# Cooking oil in BBQ sauce



## Cliff H. (May 26, 2012)

I have struggled with BBQ sauce for years. Being from Texas, I don't think I used BBQ sauce on anything but BBQ chicken and that was Kraft.

 I would like to have one that I make from scratch.  

I have tried many recipes sent from folks here as well as other places.  I have read hundreds of recipes via the net.

What is the purpose of cooking oil in a BBQ sauce ?  Oil is for frying fish or chicken fried steaks...........  Ain't it ?


----------



## bbquzz (May 26, 2012)

If you have not tried this one Cliff it is worth a shot. This one is great on any beef, can't say I've tried it on pork, but I'm betting it would work.

Guinness® BBQ Sauce
Recipe By: Patio Daddio
Yield: 1 1/4 cups

Ingredients:
1 1/2 cups Guinness® Extra Stout
½ cup chili sauce, Heinz
½ cup brown sugar
2 tablespoons red wine vinegar
1 tablespoon worcestershire sauce
1 tablespoon Pickapeppa sauce
1 tablespoon honey
1 teaspoon garlic salt

Directions:
1. Add the Guinness and garlic salt to a medium sauce pan and whisk to combine.
2. Heat the pan over medium heat, add the remaining ingredients, and whisk to combine.
3. Simmer until the sauce is reduced by half (about 15-20 minutes) and set aside to cool.
Notes:
This has a good balance of sweet and savory, but maintains the unmistakable flavor of Guinness®.


----------



## Cliff H. (May 27, 2012)

That is a good looking recipe.  Thx


----------



## Puff1 (May 27, 2012)

Depends on what kind of oil bro'. Olive oil maybe for viscosity.....never used it in a. 'Q sauce. 
Hmmm......


----------



## Bob In Fla. (May 28, 2012)

bbquzz said:
			
		

> If you have not tried this one Cliff it is worth a shot. This one is great on any beef, can't say I've tried it on pork, but I'm betting it would work.
> 
> Guinness® BBQ Sauce
> Recipe By: Patio Daddio
> ...


Oh, man, that's just a classic example of _*ALCOHOL ABUSE*_!!!
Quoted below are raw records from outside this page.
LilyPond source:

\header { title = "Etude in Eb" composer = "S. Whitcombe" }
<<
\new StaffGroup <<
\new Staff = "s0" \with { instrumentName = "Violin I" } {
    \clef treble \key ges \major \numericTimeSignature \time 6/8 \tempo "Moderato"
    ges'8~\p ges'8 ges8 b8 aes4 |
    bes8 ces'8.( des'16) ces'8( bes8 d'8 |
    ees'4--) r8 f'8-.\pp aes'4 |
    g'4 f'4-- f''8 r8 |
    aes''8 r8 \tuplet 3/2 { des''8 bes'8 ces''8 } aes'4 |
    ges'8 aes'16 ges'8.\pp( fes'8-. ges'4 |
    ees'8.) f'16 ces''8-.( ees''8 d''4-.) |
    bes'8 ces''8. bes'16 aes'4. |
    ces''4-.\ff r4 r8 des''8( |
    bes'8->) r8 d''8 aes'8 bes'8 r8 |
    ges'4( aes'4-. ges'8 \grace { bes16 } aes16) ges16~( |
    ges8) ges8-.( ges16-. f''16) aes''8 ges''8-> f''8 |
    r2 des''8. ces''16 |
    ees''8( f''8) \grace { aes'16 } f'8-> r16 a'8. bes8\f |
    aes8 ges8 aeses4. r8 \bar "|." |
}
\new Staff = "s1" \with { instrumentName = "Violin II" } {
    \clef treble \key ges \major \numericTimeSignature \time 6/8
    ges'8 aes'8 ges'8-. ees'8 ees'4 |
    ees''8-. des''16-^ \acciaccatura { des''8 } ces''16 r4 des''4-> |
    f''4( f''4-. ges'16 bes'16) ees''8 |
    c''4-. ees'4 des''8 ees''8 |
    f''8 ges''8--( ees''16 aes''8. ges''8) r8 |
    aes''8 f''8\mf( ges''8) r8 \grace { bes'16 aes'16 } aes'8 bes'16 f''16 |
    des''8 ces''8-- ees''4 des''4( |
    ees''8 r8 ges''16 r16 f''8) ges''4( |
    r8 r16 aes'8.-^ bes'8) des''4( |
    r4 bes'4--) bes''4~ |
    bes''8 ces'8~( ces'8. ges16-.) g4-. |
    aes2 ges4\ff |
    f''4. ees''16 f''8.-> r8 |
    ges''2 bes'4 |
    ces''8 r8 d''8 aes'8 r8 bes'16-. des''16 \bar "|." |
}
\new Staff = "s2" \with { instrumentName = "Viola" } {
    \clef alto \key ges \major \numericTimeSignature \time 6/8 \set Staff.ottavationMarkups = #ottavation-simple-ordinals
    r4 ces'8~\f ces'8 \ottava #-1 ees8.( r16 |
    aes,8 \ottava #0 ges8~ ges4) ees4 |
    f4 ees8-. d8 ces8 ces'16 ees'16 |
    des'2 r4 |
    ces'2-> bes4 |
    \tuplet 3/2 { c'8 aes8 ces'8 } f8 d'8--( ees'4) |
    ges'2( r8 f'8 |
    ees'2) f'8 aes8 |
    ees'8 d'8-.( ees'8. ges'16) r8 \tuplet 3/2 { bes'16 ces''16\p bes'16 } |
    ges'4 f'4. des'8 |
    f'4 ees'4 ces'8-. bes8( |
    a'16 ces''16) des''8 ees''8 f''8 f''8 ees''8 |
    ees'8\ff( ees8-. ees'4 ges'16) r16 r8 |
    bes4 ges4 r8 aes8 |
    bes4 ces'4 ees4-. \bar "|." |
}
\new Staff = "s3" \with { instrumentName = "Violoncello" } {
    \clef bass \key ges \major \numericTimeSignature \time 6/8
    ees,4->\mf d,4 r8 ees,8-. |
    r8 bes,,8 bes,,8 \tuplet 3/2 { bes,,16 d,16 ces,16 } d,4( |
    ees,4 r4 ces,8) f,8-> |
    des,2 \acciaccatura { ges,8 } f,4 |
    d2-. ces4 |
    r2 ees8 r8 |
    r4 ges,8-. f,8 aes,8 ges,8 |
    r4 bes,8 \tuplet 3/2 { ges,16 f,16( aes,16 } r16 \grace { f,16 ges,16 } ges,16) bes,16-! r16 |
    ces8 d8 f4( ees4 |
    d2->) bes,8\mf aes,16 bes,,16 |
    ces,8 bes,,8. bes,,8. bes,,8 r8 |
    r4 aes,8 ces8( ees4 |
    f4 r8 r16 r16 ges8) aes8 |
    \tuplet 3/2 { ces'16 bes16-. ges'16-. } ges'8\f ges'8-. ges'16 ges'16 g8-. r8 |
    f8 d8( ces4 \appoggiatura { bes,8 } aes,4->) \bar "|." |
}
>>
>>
I mean, people on this forum post pictures of all kinds of stuff labled as "_beer_" and then you want us to use *REAL BEER* as an ingredient in a sauce?  *Guiness* in a bbq sauce???  Call the law!

BOB


----------



## bbquzz (May 28, 2012)

Just enhancing the *REAL BEER* Bob


----------



## Max1 (May 30, 2012)

The only thing I can think of for adding oil to the sauce is maybe for "viscosity" like Puff said, or maybe for breaking down the meat some. I have used oil for this before, but it was in a marinade. Oil does help break down the meat but that would be for a long term soak, not for just applying for a BBQ Sauce. The only other instance off adding oil to a bbq sauce would be in the beginning, lets say if you were caramelizing some onions and garlic. Other than those reasons I would see no advantage to adding oil to the mix.


----------



## Cliff H. (May 30, 2012)

Thx Max

Those are my thoughts as well.  I have read some sauce recipes that call for up to a cup of oil as part of the ingredients.


----------



## bigwheel (Jun 3, 2012)

I would forget the oil bizness unless the recipe your following requires some sauteed veggies or something like that. I would pesonally use just enough to get the job done. I am not a fan of beer in finished products. Now its real good in sausage making and or cooking..the yeast makes the spices sparkle. You see some rookie pouring it in chili..you say...hmmm that person gonna come in DAL..dead ass last..lol. Invest yourself in some Texas Rib Rangers Spicy..best table sauce I ever tasted and a bunch mo betta than any of us could whup up at home I think. Now for glazing chickens and concocting a thin sauce to moisten up some pushed pork I think Headcountry Regular works best. Fair at the table but not as good as Rib Rangers. Its a great rib glaze too. Big Dave hit with it in chicken a bunch of times but I never had any success with it. If you make some make it taste like them two. I will buy some.


----------



## Cliff H. (Jun 3, 2012)

BW, I recently found a local grocery store that carries Head Country.  The regular has more heat  than my wife likes but she thinks Tex Joy is hot.  I will have to be on the lookout for the the other sauce.


----------



## Max1 (Jun 4, 2012)

LOL, you could always get her some KRAFT BBQ Sauce....... LMFAO J/P


----------



## bigwheel (Jun 4, 2012)

I think Kroger and Wally World are carrying Headcountry nowadays.  Found their rub for a while at a fancy yup grocery store but they lost the shelf space cuz I was the only one buying it apparently. Pal who runs a big feed and general store combo got a nice selection of Rib Rangers along with a bunch of others. He is peddling his own brand which is actually Rib Rangers. Some folks is just too smart huh?



			
				Cliff H. said:
			
		

> BW, I recently found a local grocery store that carries Head Country.  The regular has more heat  than my wife likes but she thinks Tex Joy is hot.  I will have to be on the lookout for the the other sauce.


----------